To Microsoft, “backup” isn’t a standalone business nor a standalone IT problem, as much as it is an inherent requirement for a broad systems management infrastructure that also requires monitoring (OpsMgr), automation (Orchestrator), process and governance (Service Manager), desktop deployment (CfgMgr), and virtualization management that includes self-service provisioning (Virtual Machine Manager).
That being said, the 2012 (v4) release of DPM rounds out its featureset; where DPM is now a much more credible part of a management solution that is designed for enterprise-class infrastructures. With enterprise scalability and reliability being key tenants of the DPM 2012 release, we can go back to the primary premise of Microsoft building its own backup solution or any other management or security technology … to continually enhance the experience of Windows. By doing this, Microsoft can continue to ask their customers and partners the question of “Who better than …”
For years, most folks have said “Who better than Microsoft to help deploy Windows and Windows-based applications” … and System Center Configuration Manager is, by far, the most adopted deployment and management solution for Windows desktops.
Similarly, most folks have long said “Who better than Microsoft to help monitor a Windows server infrastructure” … and System Center Operations Manager is reported as the defacto monitoring solution for Windows, licensed for over half of all Windows Servers.
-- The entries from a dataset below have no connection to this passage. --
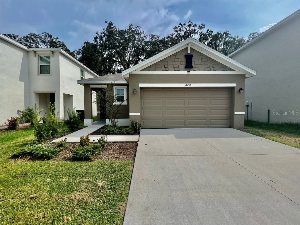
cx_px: 150
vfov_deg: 89.9
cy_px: 112
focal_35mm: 13
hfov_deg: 106.2
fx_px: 113
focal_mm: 1.57
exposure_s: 1/1376
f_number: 1.8
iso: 32
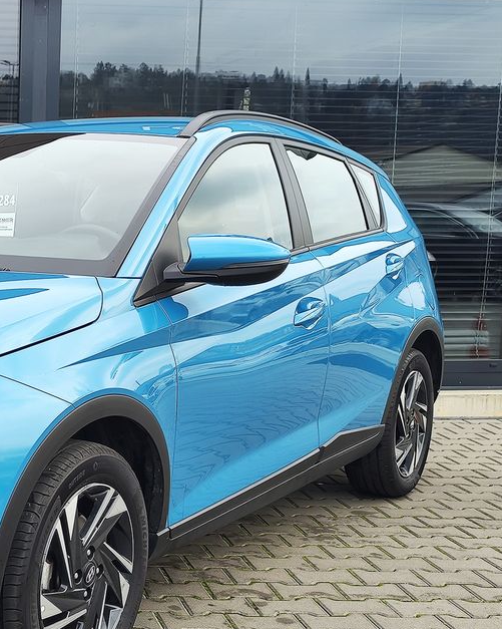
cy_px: 409
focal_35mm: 43
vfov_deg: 42.4
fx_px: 799
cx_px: -74
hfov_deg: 30.5
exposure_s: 1/100
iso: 60
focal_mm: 7.01
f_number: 1.69
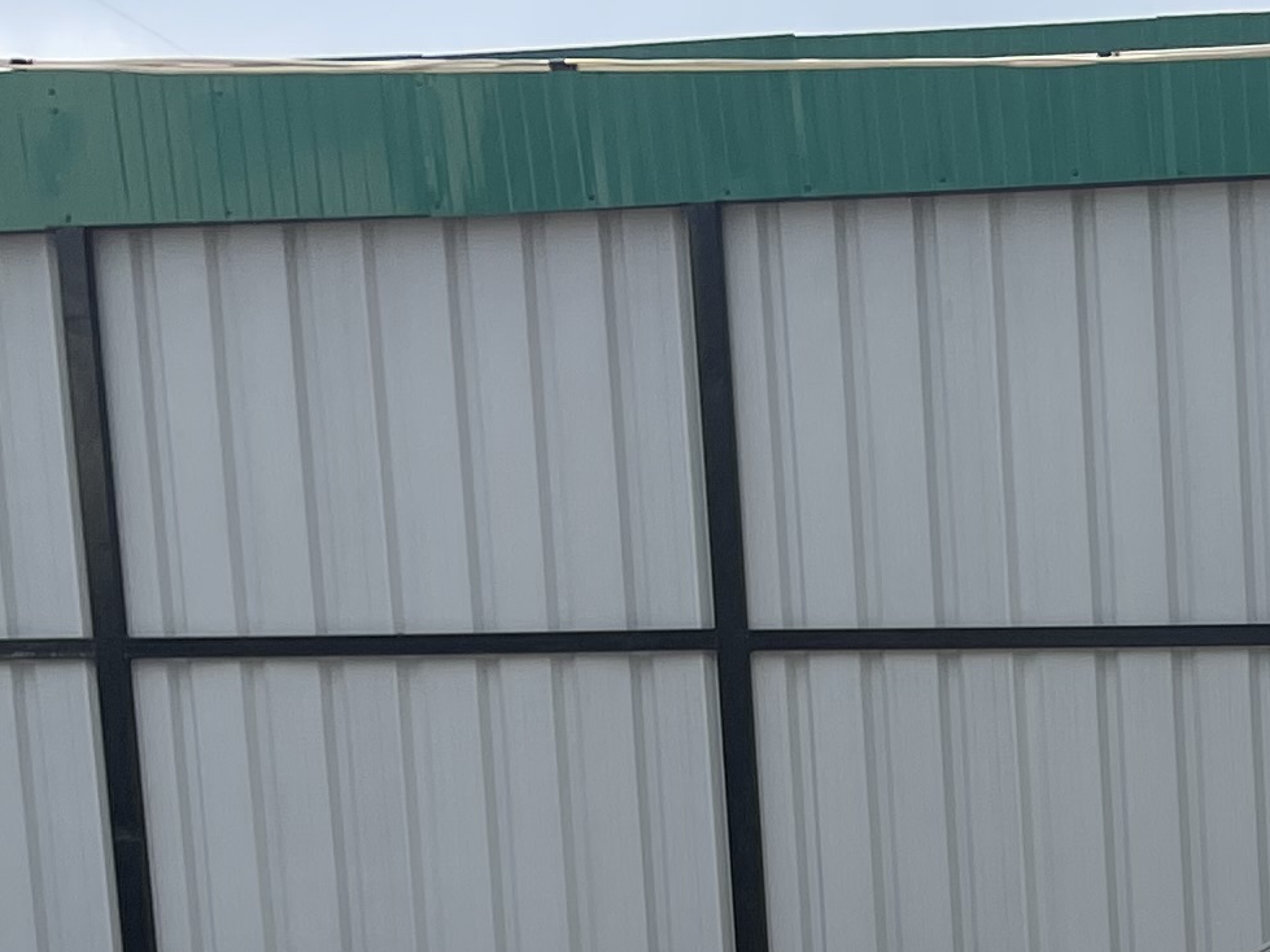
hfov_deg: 17.4
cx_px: 1843
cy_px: 1748
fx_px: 3778
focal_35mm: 103
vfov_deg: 12.9
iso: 32
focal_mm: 5.1
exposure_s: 1/3257
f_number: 1.6
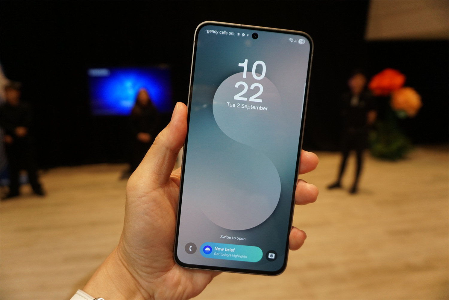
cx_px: 224
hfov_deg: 73.7
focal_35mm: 24
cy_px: 150
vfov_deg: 53.1
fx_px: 299
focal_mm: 16
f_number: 4
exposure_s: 1/60
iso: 640
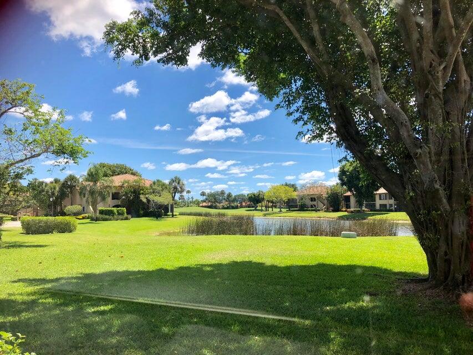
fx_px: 383
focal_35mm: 28
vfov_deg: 49.8
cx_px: 236
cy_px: 178
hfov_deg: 63.4
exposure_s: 1/1389
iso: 20
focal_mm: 3.99
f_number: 1.8
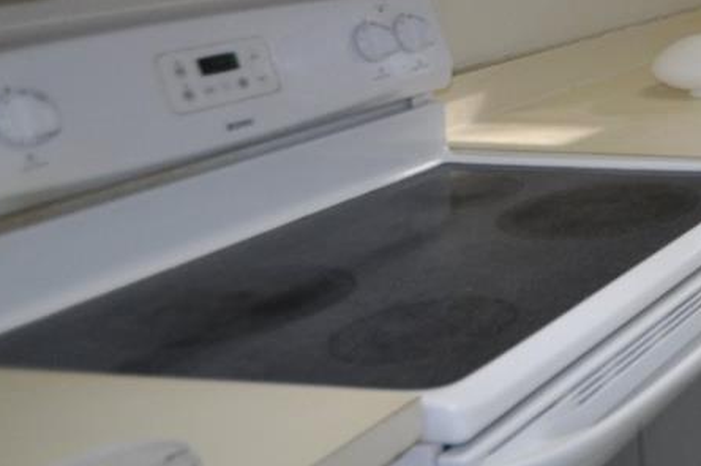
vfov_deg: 23.8
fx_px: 1050
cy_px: -8
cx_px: 1173
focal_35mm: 54
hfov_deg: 24.0
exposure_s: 1/60
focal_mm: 10
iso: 400
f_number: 4
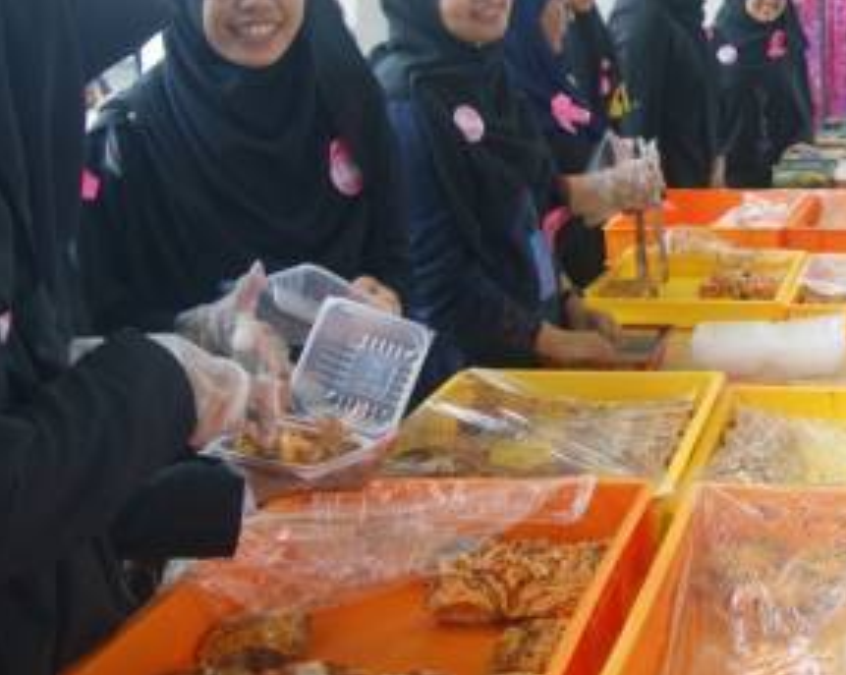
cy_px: 158
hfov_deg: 32.2
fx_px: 1326
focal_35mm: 53
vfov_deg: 28.1
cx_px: 870
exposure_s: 1/40
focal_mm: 18
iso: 100
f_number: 5
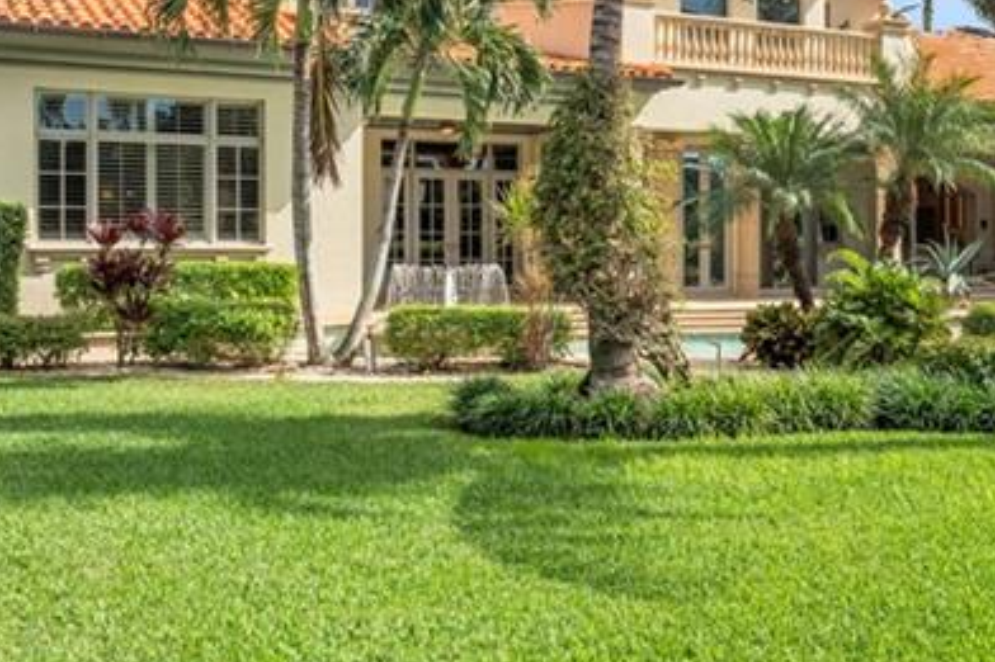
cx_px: 716
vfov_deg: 28.5
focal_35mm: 47
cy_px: 252
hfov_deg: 41.0
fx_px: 1298
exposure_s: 1/320
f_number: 9
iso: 200
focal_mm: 18
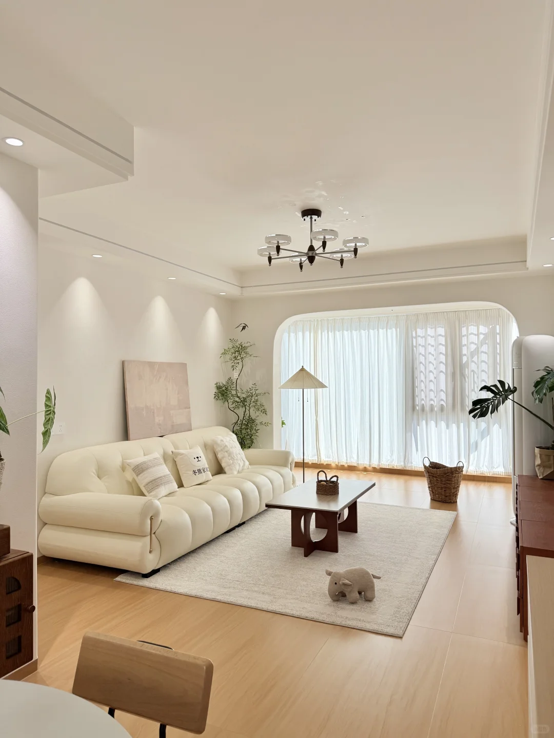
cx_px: 277
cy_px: 369
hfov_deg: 56.8
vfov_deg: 71.6
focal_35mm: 24
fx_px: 512
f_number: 1.78
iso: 100
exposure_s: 1/722
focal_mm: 6.76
System Center isn’t just those two big planets and a bunch of tiny moons that it arguably used to be. With the System Center 2012 wave, Microsoft is asking you to consider broader questions around systems management, along with deployment and monitoring, such as:
– Who better to protect & recover Windows data? (DPM)
– Who better to automate functions within a Windows infrastructure? (Orchestrator)
– Who better to manage process and governance in Windows environments? (Service Manager)
– Who better to manage and provision virtualized infrastructures, whether powered by Hyper-V or other hypervisor? (VMM)
Taken alone, each component has its individual strengths vs. alternative standalone products, but Microsoft’s management story isn’t about standalone management tools any more than it is about selling about standalone word processors or spreadsheet tools. Microsoft’s management story is about giving Windows-customers the most effectively manageable and enabling experience that they can … with a similar offer to SQL customers, and Exchange customers, and Hyper-V customers, and Azure customers. With that lens, if the evolutions in DPM 2012 are an indicator, the System Center 2012 wave could be something truly special.
Congratulations to my friends and former colleagues in the System Center (all-up) and DPM teams at Microsoft for what promises to be the next step on an amazing journey … to the cloud.